§ Supplied text

Image credit: Getty Images

Why, if you were owned by someone with almost limitless money, should they be prevented from indulging and supporting their club? It would have been fairer, in retrospect and at the time, to simply put in different protections. Owners could have been prevented from loaning money to their clubs so that they could not pull the rug when they lost interest. They could have perhaps been compelled to commit to long-term spending and infrastructure improvements instead of being cut off almost completely.
Separately, the case that UEFA brought to the Court of Arbitration for Sport looked strong. How much opinion is swayed because of Football Leaks though is unclear. Legal or quasi-legal appeals can often succeed or fail on narrow points of order rather than the inherent right or wrong of a case. And realistically, the appeal will have changed nobody’s opinion of Manchester City’s financial operations. At the very least though, they appear to have bent the rules close to snapping point, and they do not appear to have done so by accident. Whatever, the case has been heard and the penalty trimmed to the point the club will treat it as a victory.

[Stored items]
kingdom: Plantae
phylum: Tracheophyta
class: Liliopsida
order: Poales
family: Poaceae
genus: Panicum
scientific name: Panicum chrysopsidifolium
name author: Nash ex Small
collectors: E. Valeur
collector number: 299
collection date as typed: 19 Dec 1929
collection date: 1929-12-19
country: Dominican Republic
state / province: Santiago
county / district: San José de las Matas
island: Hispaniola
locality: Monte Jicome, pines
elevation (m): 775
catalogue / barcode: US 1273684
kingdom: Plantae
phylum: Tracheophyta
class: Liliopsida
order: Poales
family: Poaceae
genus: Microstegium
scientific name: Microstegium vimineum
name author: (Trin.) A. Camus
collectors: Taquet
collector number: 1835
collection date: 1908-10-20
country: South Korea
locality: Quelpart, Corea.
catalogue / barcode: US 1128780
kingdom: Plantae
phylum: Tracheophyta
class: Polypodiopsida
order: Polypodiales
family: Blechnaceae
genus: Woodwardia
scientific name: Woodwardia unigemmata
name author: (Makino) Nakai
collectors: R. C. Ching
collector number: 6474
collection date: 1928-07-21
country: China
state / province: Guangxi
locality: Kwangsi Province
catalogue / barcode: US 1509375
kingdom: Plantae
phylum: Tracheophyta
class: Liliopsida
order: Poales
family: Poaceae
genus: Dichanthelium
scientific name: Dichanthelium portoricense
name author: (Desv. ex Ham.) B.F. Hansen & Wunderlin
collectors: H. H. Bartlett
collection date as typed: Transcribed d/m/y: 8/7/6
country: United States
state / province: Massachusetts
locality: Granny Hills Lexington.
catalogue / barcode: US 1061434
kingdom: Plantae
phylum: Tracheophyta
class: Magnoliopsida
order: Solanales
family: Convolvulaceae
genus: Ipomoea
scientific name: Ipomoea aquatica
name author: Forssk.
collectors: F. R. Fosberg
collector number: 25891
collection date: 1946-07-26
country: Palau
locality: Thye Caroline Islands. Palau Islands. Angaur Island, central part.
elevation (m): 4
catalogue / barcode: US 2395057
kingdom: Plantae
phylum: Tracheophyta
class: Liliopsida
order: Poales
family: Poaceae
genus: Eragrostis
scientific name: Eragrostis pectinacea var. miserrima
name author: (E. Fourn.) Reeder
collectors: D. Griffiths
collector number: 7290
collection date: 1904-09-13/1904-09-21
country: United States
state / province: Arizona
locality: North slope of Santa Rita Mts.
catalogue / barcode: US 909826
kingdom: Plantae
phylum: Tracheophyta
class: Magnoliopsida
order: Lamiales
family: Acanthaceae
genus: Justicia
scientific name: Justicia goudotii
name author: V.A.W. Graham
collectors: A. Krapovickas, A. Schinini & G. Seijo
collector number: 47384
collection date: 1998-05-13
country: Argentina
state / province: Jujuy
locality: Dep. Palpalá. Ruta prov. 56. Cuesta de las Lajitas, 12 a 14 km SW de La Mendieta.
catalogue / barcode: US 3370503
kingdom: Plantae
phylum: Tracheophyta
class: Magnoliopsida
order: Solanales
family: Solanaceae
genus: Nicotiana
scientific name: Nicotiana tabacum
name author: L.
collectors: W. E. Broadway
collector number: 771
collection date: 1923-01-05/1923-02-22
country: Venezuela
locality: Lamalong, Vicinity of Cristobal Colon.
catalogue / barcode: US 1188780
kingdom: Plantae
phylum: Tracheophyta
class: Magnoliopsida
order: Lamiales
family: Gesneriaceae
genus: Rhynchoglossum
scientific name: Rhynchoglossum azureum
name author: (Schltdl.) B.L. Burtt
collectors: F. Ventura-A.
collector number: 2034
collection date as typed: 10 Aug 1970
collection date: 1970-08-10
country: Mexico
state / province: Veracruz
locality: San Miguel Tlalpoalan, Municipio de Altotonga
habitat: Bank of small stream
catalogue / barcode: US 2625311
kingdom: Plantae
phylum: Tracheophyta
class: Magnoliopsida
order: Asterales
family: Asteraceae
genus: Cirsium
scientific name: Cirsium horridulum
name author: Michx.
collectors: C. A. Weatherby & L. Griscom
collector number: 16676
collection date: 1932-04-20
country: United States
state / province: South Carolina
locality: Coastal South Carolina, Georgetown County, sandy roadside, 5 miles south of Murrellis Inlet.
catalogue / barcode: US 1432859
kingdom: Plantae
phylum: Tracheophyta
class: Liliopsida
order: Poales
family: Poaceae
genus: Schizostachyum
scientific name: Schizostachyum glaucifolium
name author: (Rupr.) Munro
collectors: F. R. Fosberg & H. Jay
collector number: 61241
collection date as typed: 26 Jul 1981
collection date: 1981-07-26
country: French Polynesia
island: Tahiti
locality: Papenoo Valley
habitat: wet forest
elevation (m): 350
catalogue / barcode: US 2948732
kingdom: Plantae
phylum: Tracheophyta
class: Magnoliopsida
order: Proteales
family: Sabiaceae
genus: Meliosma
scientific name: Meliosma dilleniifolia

§ What needs to be done
According to the passage on Manchester City's appeal, what could owners have been prevented from doing so that they could not pull the rug when they lost interest?

§ Your solution
Loaning money to their clubs.